“Don’t quit. Keep going.” & some thoughts on encouraging others…

In the quiet of the morning today, I was thinking back on the many times someone gave me words of encouragement. Those memories still bring a smile to my lips.

Like when I was 25 & trying to teach myself to play guitar so that I could play for worship. I was in the early stages of thrashing about with my strumming & painstakingly forcing my fingers into some semblance of a correct position for chords, & even to my untrained ear, I could tell it was NOT going well. I was down in a hole. Frustrated. Defeated. Discouraged. That day had been particularly bad because I had risked… by dragging out my beater, an acoustic Aspen guitar (which I’d purchased for the sum of $100) & attempting to play along with a couple of much further along in the guitar-playing process friends, only to find that not only was I at least as bad as I’d thought, I melted under the pressure & forgot how to form the chords I DID know. I took my guitar & put in away in its beaten-up, chip-board case, thinking, “I won’t do THAT again.” 

And then one of the guys pulled me aside later & said, “You’re doing really well. Don’t quit. You are on the verge of getting it, when the strum & the chords & the timing & everything all comes together. I remember when I was learning, & the spot you’re in right now in the learning process is a HARD one… but it is SO CLOSE to coming together for you. Keep going.”

His words were sincere… acknowledging the reality of my “playing” but also offering the perspective of someone who had been down the road before & survived. And he shared what HE saw from his spot something in me that I was about to give up on, & because he did, I stuck with guitar. I kept playing. And sure enough, it wasn’t more than a month or so later that I had turned a “learning corner” to the point where I could play a (simple) worship song without being too distracting with my mistakes, mis-strums, & mis-chords. I had been DIS-couraged. He spoke words of life to me & I was EN-couraged.


I could relay 10 stories about different people who gave me words of encouragement related to playing the guitar… Kelly the small group leader; Rocker dude in Winters who showed me ‘cheater-power chords;” Ron the boss; Chum who kept sending me chord sheets; the list goes on. 

And that’s just one area of my life.


So it’s because of that story (& 100’s of others like it) that I purpose to be diligently looking speak life, hope, & encouragement to others when I see them making an effort, no matter how “on-point” or excellent their efforts appears to be. Because I know what it did to me when those people shared with me their perspective, from their own experiences, & looked for (& somehow found) in me a sign of hope. Progress. Life. Change. 

I think my favorite area to encourage people is in their steps of faith in Christ… esp. because I know the internal battle each person faces as they attempt to live life differently, no longer according to the pattern of this world, but according to the pattern of Christ. And I know intimately the belittling words of criticism our enemy the devil throws at us, mocking our every effort as insincere, inadequate, inauthentic. Where he reminds us of all our past (failed) efforts, & attempts to bully & intimidate us into putting the guitar back into its case, never to take it out again. 

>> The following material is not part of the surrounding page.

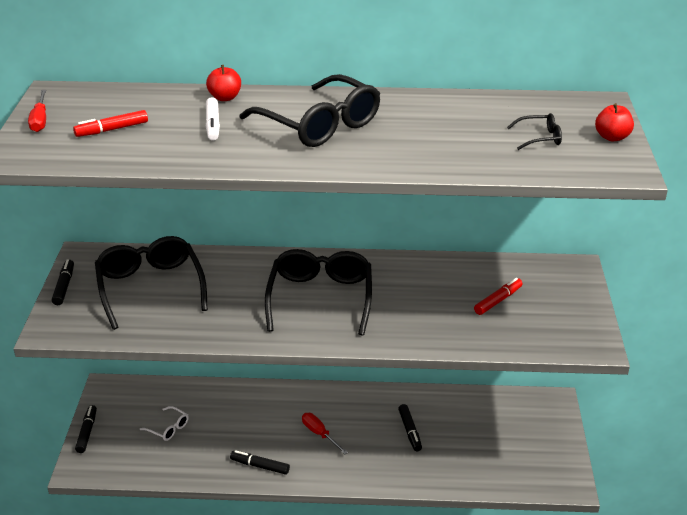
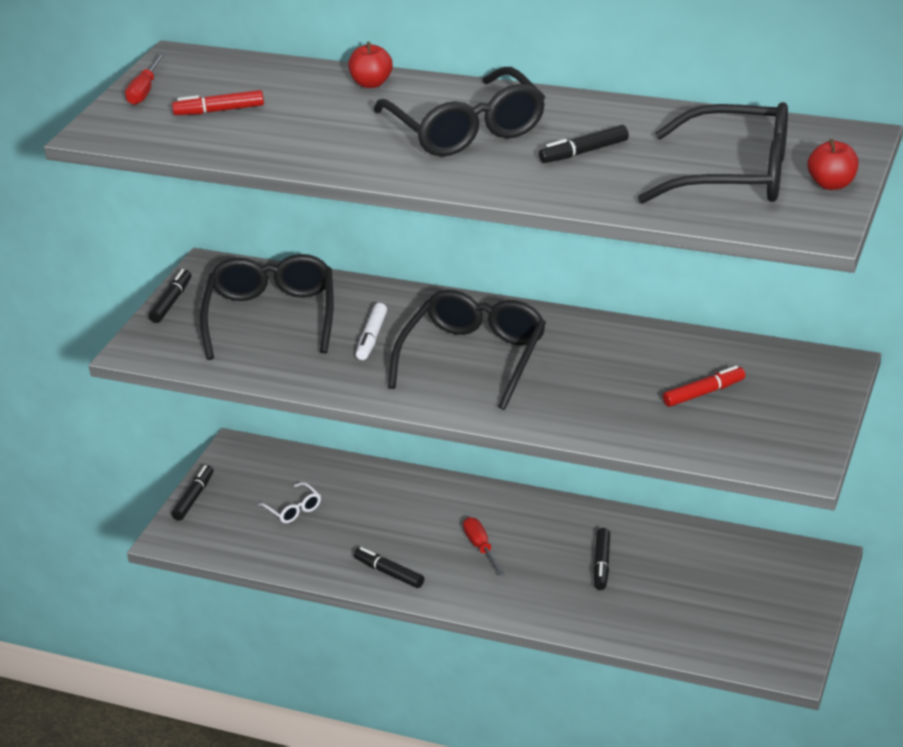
camera: 20 degrees right, 0 degrees up
white marker [206,97,220,141] -> white marker moved to [356,303,387,360]
black glasses [507,113,562,150] -> black glasses [638,102,788,204], size x2.31
none -> black marker [539,125,629,163]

And its the exact opposite of how Christ Jesus looks at us & our (feeble, struggling, inadequate) efforts. He looks at the steps we’re taking, at the simple, crayon-scribbled, monochromatic picture we’re creating with with our life & pursuit of Him, & He calls it beautiful. And He puts it on His proverbial fridge, like He’s actually proud of us. 

Because He is. And He speaks to us about things in & around us that ARE NOT YET, as though they ARE. And because He believes in us, we can start believing in us as well as we continue in Him.

So I will speak truth, life, & encouragement with everything I’ve got. Knowing that when I do, my perspective & my words are reflecting those of Christ. 

And that’s the goal… to be a little piece of Jesus, every day.